What Every Consumer Should Know About Returning Holiday Gifts

What Every Consumer Should Know About Returning Holiday Gifts

Image: Zero Creatives for Getty

Gift-giving is such a guessing game, which is why Trae Bodge, a smart shopping expert, suggests that if you’re not sure what to give, give a gift card. “After all, gift cards have been one of the most requested gifts for over a decade, according to the National Retail Federation, so you can’t go wrong. You can make gift cards more personal by designing your own with a photo or message through GiftCardGranny’s Build-a-Card service. They ship the same day or next day!”

Keep reading for a look at the top 3 things Bodge says shoppers need to know about returning unwanted gifts

  • Before you ship anything back or head to the store to return something, familiarize yourself with that retailer’s return policy. Typically, you have between 2-4 weeks into January to return something that was purchased during the holiday shopping season.
  • Gift receipts are gold. Make it easy on your recipient and aim to include a gift receipt with all gifts.
  • The items should be in sellable condition. For example, apparel should have tags on and anything that came in a box should be in a box.

When is the ideal time to return in-store?

If you’re returning in-store, Bodge says to try to return after New Year’s. “The week between Christmas and New Year’s is peak returning time, so you’ll probably face long lines and stressed sales associates.”

What should we know about returning online?

“Returning is expensive for retailers. While some e-tailers, including Amazon, Target, Walmart, and Wayfair, will sometimes issue a credit but tell you to keep the merchandise to offset the expense of a return, some e-tailers, like JCPenney, J. Crew, and Abercrombie, are now charging for returns for the same reason. You should no longer expect returns to be free of shipping
charges,” says Bodge.

Image: Liam Norris for Getty

What to do if you miss the return window?

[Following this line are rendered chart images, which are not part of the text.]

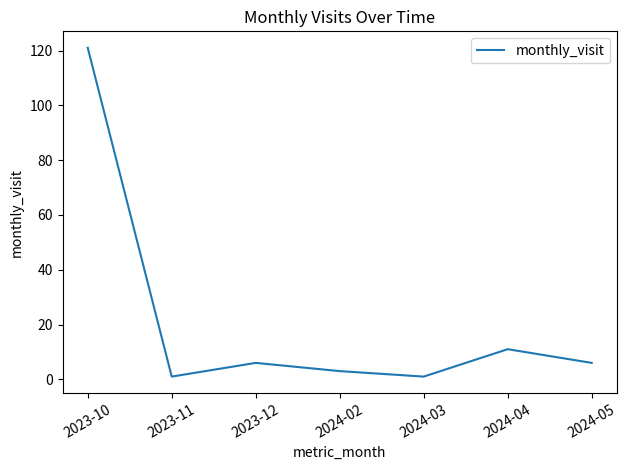

How many interior local peaks (higher than both neighbors) does the data have?

2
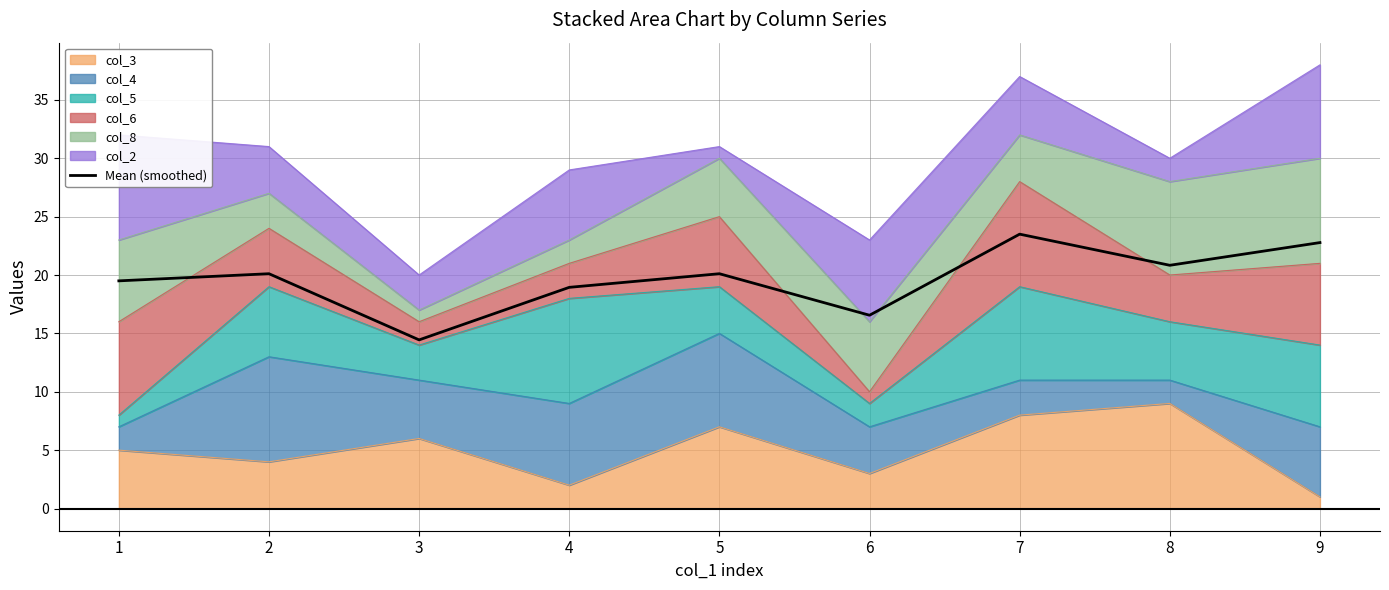

How many data points are above 20?

5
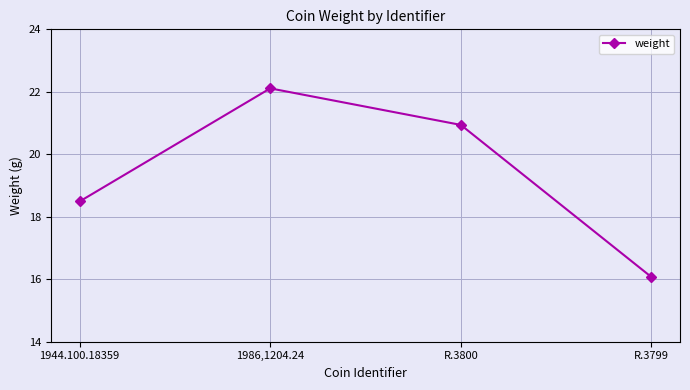

Reading left to right, what are all the values shown in this chart?

1944.100.18359=18.5	1986,1204.24=22.1	R.3800=20.9	R.3799=16.1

Bodge suggest selling unwanted gifts through online marketplaces. “There’s a marketplace for pretty much everything from clothing to cameras. For example, MPB.com specializes in camera and videography equipment and you can sell or trade for a different model or brand that is inspected with a 60-day warranty – either way, MPB makes it very easy.”

For smaller items she says to consider re-gifting. “I keep a shelf in a closet expressly for this purpose. Everything is in pristine condition and ready to re-gift. Gift swaps with friends are also fun! A friend’s ‘no’ gift could be a ‘yes’ gift for you. You can also donate unwanted gifts. There is always someone who could use it.”